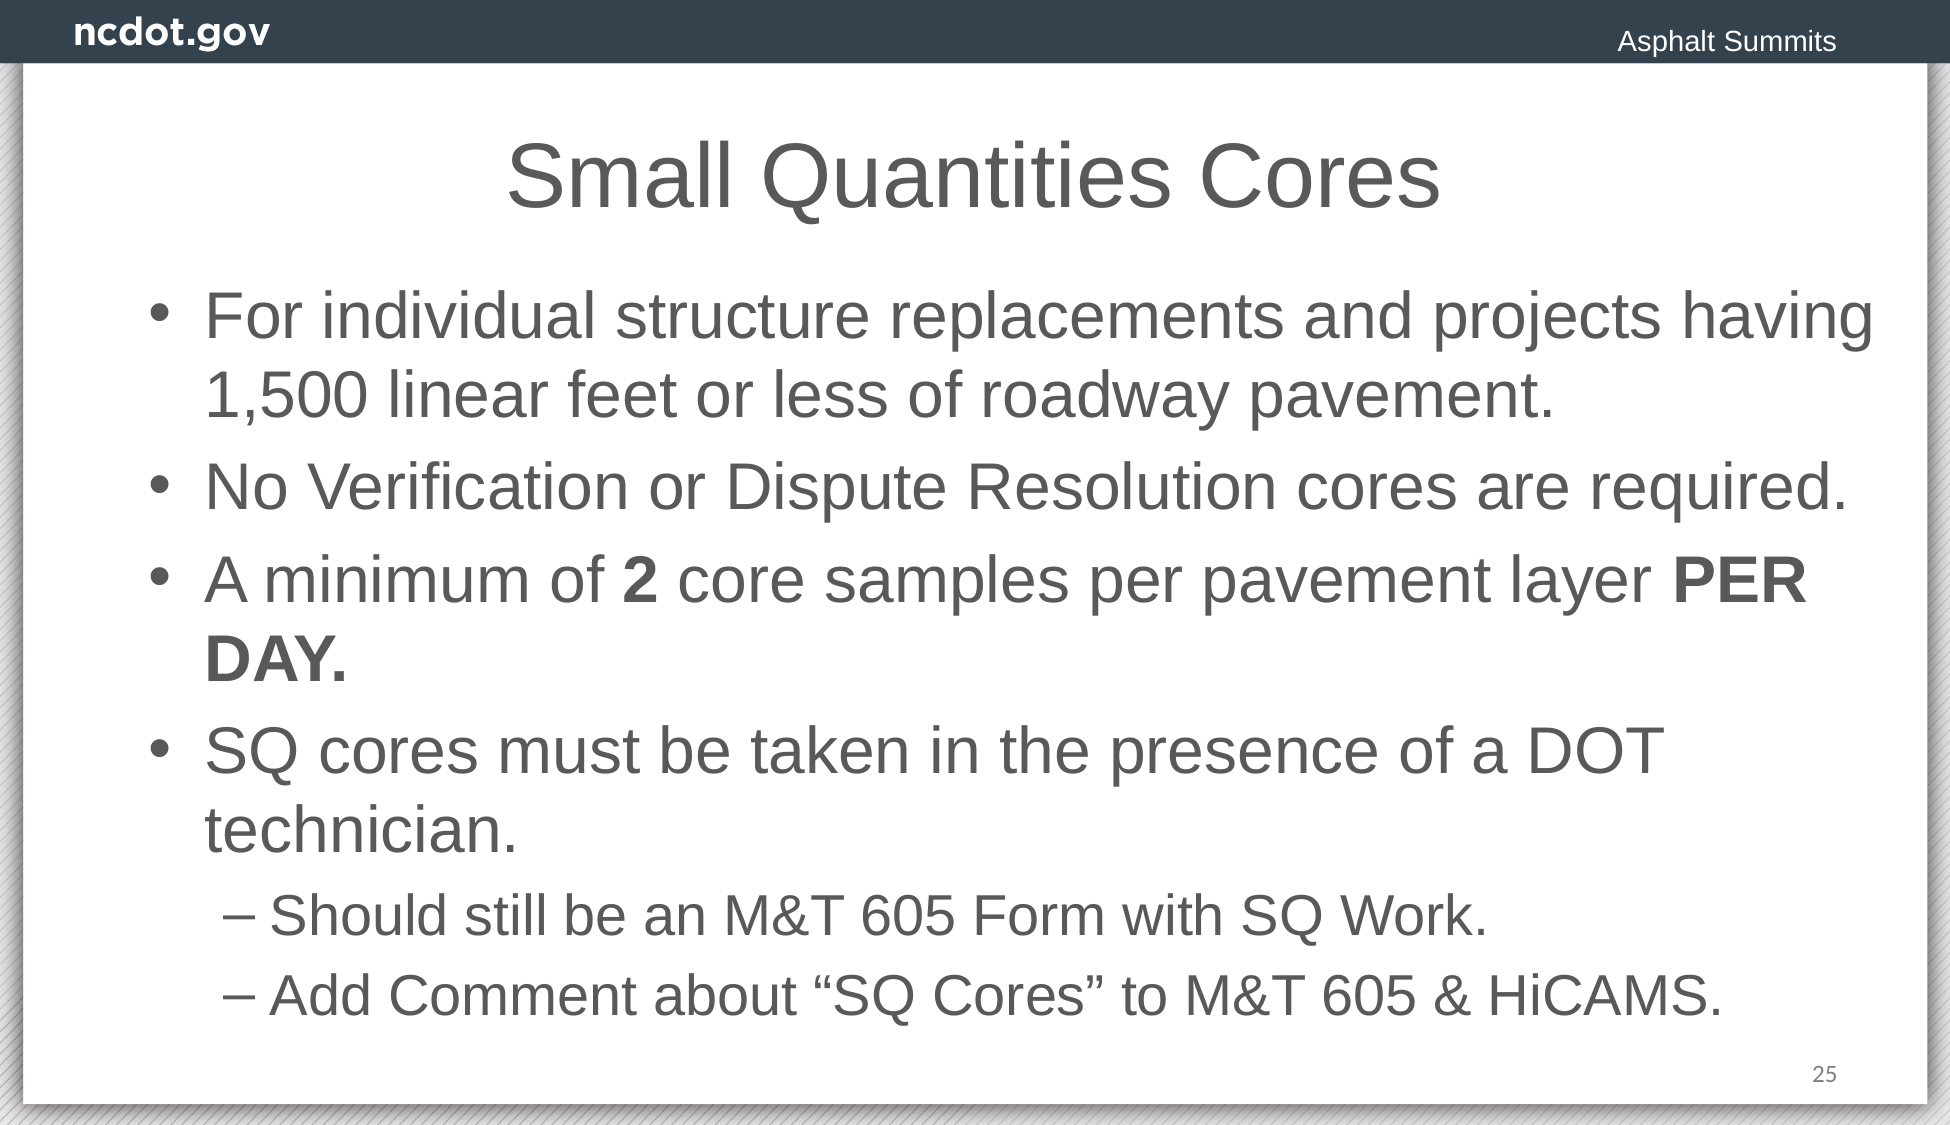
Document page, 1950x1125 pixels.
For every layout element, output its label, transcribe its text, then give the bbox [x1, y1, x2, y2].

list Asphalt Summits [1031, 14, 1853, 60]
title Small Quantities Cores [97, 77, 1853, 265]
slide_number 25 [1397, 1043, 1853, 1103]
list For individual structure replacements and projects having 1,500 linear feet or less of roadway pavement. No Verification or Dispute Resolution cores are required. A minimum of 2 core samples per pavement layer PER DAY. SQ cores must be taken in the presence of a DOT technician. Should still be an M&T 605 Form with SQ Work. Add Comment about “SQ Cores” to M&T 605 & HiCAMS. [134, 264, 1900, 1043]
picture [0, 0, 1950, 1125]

———

_Task objective_:
Repeat all of the entries word for word, but omit the pictures.

_Result for this exercise_:
Document page, 1950x1125 pixels.
For every layout element, output its label, transcribe its text, then give the bbox [x1, y1, x2, y2].

list Asphalt Summits [1031, 14, 1853, 60]
title Small Quantities Cores [97, 77, 1853, 265]
slide_number 25 [1397, 1043, 1853, 1103]
list For individual structure replacements and projects having 1,500 linear feet or less of roadway pavement. No Verification or Dispute Resolution cores are required. A minimum of 2 core samples per pavement layer PER DAY. SQ cores must be taken in the presence of a DOT technician. Should still be an M&T 605 Form with SQ Work. Add Comment about “SQ Cores” to M&T 605 & HiCAMS. [134, 264, 1900, 1043]
picture [0, 0, 1950, 1125]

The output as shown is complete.